July 21--It's over.
The longest state government shutdown in recent U.S. history officially ended at 9:08 a.m. Wednesday when Minnesota Gov. Mark Dayton signed the last of 12 budget bills the Legislature passed during a marathon one-day special session that ended before daybreak.
Some 22,000 laid-off state employees have been recalled to work starting at 6 a.m. today. They were off the job since July 1, when Dayton, a Democrat, and the Republican-run Legislature failed to agree on taxes and spending.
A new two-year $35.7 billion budget took effect as Dayton and Secretary of State Mark Ritchie signed the bills in a record three minutes in the governor's office. State finance officials start issuing checks today.
That means Minnesotans can start conducting state-related business as well as enjoying some fun again. The 67 state parks begin reopening Friday, although those damaged by storms or vandalism might remain closed.
The sale of lottery tickets resumes. Races are back on at Canterbury Park and Running Aces. Online sales of Minnesota fishing licenses were up and running Wednesday.
State employees will start processing all sorts of business, occupational and other license and permit applications, including driver's licenses and vehicle registrations, but they face a backlog of applications that piled up during the 20-day shutdown.
More than 100 highway construction projects slowly will crank back into operation, a process that could take several
It will take state officials several weeks to calculate the shutdown's costs, Minnesota Management and Budget Commissioner Jim Schowalter said. Many staffers who crunch the numbers were laid off.
The shutdown ended with a budget agreement nobody liked. Dayton didn't get the income tax increase on high earners that he wanted, and Republicans failed to cut state spending.
Instead, they compromised by borrowing $1.3 billion -- $700 million by delaying state payments to school districts and another $640 million from selling tobacco bonds to investors who will be repaid from a 1998 tobacco company settlement with the state. The borrowed money will preserve what Dayton called "essential services" threatened by cuts, and it also enabled Republicans to block an income tax increase.
"It's not what I wanted, but it's the best option that was available and would be for any time," Dayton said after signing the budget bills.
Most important, he said, "It gets Minnesota back to work."
Reflecting Republican sentiments, Senate Tax Committee Chair Julianne Ortman said of the tax bill, "It may not be ideal, but it is a deal." GOP committee chairs made similar comments about most budget bills.
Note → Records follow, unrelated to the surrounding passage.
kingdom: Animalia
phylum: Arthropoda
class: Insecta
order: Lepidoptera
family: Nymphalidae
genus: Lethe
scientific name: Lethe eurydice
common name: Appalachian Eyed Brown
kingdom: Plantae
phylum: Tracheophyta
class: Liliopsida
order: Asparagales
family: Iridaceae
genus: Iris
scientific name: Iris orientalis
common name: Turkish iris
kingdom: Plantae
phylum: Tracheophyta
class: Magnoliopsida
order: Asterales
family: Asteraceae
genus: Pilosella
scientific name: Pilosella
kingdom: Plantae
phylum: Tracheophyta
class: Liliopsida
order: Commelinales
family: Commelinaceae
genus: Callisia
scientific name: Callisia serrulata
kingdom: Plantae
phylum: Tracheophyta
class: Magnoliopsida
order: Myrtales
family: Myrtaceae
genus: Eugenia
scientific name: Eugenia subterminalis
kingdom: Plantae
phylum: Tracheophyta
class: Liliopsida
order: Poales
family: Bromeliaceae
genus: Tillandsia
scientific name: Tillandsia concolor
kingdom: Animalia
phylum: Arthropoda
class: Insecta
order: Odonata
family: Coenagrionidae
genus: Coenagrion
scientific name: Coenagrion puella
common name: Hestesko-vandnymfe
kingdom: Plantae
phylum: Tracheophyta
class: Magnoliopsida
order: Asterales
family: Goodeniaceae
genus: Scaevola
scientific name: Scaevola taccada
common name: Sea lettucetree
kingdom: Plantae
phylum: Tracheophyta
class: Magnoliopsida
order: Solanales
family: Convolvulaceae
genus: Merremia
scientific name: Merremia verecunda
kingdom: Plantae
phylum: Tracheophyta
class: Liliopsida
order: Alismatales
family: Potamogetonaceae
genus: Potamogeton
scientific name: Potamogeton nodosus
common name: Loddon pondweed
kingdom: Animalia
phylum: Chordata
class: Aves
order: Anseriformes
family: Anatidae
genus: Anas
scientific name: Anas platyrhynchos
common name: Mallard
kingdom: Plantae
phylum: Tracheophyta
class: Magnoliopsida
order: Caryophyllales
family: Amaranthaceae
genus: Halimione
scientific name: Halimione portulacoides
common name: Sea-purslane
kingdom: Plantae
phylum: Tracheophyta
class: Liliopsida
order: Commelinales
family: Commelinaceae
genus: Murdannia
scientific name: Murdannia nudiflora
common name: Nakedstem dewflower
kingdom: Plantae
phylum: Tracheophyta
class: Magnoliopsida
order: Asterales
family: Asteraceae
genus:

The budget spends more than Republicans wanted, Senate GOP Leader Amy Koch said Wednesday. But rank-and-file lawmakers decided to vote for the deal because it didn't raise taxes and provided "amazing reforms and mandate reductions and billions of dollars of savings."
The state will spend about 4 percent more -- about $1.3 billion -- than it did in the previous two years. But Republicans noted the budget cuts $2 billion from the projected cost of continuing all current programs and services.
Their bills slow the rising costs of state-subsidized health care, phase out health care provider taxes, strengthen teacher and principal evaluations, offer tax incentives for job creation, link state employee pay to performance and cut most state agency funding by 5 percent.
Rounding up votes for the budget bills "was a lot of work," Koch acknowledged, but the new laws will change the way government operates to control future spending and costs for job creators.
In the House, all 71 Republican members who were present voted for every one of the budget bills. "We were all going to do this together as a group, not as individuals," said House Speaker Kurt Zellers, R-Maple Grove.
The key to their unity, Zellers said, was that everyone in the caucus, including 33 freshmen, got to air their views thoroughly and contribute to a consensus on the budget bills before the votes.